Réparer les vivants

Camille Perrier Depeursinge. Photographiée ici à Ouchy.
© Pierre-Antoine Grisoni /Strates

Désormais professeure associée, l’avocate Camille Perrier Depeursinge a défendu bien des prévenus. Elle parle aussi pour les victimes afin de leur permettre d’être mieux entendues par une «justice restaurative».

Elle était chargée de cours, la voici à 35 ans professeure associée. Camille Perrier Depeursinge est une femme douée pour l’aventure familiale – elle attend son deuxième enfant –, pour la vie dans la nature qu’elle parcourt avec son mari spécialiste en imagerie médicale et pour le travail.

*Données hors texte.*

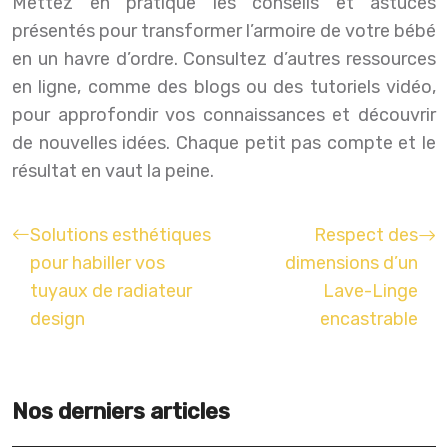
Mettez en pratique les conseils et astuces
présentés pour transformer l’armoire de votre bébé
en un havre d’ordre. Consultez d’autres ressources
en ligne, comme des blogs ou des tutoriels vidéo,
pour approfondir vos connaissances et découvrir
de nouvelles idées. Chaque petit pas compte et le
résultat en vaut la peine.
Solutions esthétiques
Respect des
pour habiller vos
dimensions d’un
tuyaux de radiateur
Lave-Linge
design
encastrable
Nos derniers articles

Celui d’avocate, où elle a été amenée à prendre la parole pour des prévenus, quelle que soit l’accusation: «Nous défendons la personne, pas ce qu’elle a fait».

Dans sa thèse de doctorat sur la médiation en droit pénal suisse, elle s’intéressait à une parole peu favorisée lors du procès, celle de la victime. La médiation est l’un des outils de la «justice restaurative» et elle espère que le projet de modification du Code de procédure pénale (2019) introduira cet élément très positif pour réduire quelque peu (mais c’est déjà beaucoup) la récidive et minimiser côté victimes les conséquences de traumas coûteux. Avec son association Ajures, elle a écrit à la Conseillère fédérale Simonetta Sommaruga et d’autres initiatives ont surgi.

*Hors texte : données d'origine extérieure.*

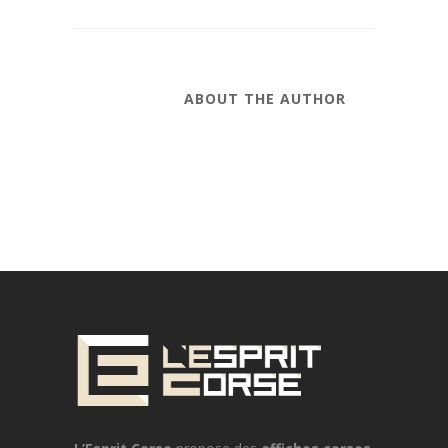
ABOUT THE AUTHOR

De quoi s’agit-il? Notamment de réunir dans le cadre d’une médiation préparée et contrôlée un détenu et sa victime, si les deux le souhaitent. «Cela contribue chez l’auteur à la prise de conscience des effets dramatiques de ses actes et des raisons de son emprisonnement et, pour nombre de victimes exprimant le désir de comprendre ce qui leur est arrivé et de dire leur souffrance, c’est une occasion qui n’est pas donnée dans un autre contexte», explique-t-elle. Diverses formations sont certifiées par la Fédération suisse des associations de médiation; en Belgique où la pratique est très avancée, les médiateurs professionnels sont contactés par des victimes ou des détenus soucieux d’établir ce lien de restauration, aussi ténu soit-il: c’est dans ce pays que le cinéaste François Kohler (membre d’Ajures) a capté ces échanges particuliers pour un documentaire dont les protagonistes – auteurs et victimes – ont accepté de se laisser filmer. La prison de Lenzbourg, en Argovie, lui a également ouvert ses portes alors qu’elle tente une expérience de dialogues restauratifs encore difficile à mettre sur pied en Suisse romande.

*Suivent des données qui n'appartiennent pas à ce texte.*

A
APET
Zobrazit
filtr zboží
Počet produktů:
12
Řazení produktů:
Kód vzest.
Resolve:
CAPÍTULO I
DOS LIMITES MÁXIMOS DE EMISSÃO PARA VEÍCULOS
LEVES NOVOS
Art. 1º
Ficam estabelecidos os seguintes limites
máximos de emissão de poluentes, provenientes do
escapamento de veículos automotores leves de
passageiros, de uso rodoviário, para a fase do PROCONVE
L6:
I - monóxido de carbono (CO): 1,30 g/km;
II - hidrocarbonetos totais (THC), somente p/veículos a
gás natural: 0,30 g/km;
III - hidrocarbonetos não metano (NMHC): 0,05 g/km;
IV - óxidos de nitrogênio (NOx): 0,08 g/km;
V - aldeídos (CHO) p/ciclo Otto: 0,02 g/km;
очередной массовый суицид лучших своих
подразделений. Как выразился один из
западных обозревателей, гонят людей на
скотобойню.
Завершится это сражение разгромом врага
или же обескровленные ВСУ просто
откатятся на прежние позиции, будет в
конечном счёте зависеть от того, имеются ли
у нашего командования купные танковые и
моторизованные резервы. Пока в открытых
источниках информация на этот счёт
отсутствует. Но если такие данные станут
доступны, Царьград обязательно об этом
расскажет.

Camille Perrier Depeursinge établit une parenté entre la justice restaurative et la «composition», coutume cyclique dans l’histoire du droit pénal occidental où l’accusé verse une somme d’argent en guise de réparation directe à la victime ou à sa famille. Instauré par un pouvoir central fort, le droit pénal, avec sa dimension parfois très répressive, «va peu à peu évacuer la victime pour concentrer son action sur l’auteur». Un retour de la victime se dessine au XXe siècle, mais dans un cadre fatalement insatisfaisant.

Certains outils (tel le dialogue restauratif) mettent des victimes en relation avec des auteurs de méfaits perpétrés contre des personnes différentes. Autre exemple: la réunion de la victime, du détenu, de leurs proches, de voisins et de spécialistes dans un cercle communautaire où l’on se passe la parole au moyen d’un objet. «J’avais mes doutes mais j’ai pu constater que ça marche vraiment, on s’écoute mieux et c’est d’autant plus important que la parole ainsi libérée porte sur des sujets très durs», relate la jeune femme qui pourrait ainsi raconter sans fin, elle qui adore aussi donner des cours, dont celui de droit pénal général.

Un goût de son enfance
La salée à la crème de ma grand-mère.

Une ville de goût
Seattle et son marché aux poissons où j’ai mangé les meilleurs sushis de ma vie.

Un compagnon de table
Robert Badinter, grande figure qui n’a pas eu peur de changer la loi. Un modèle!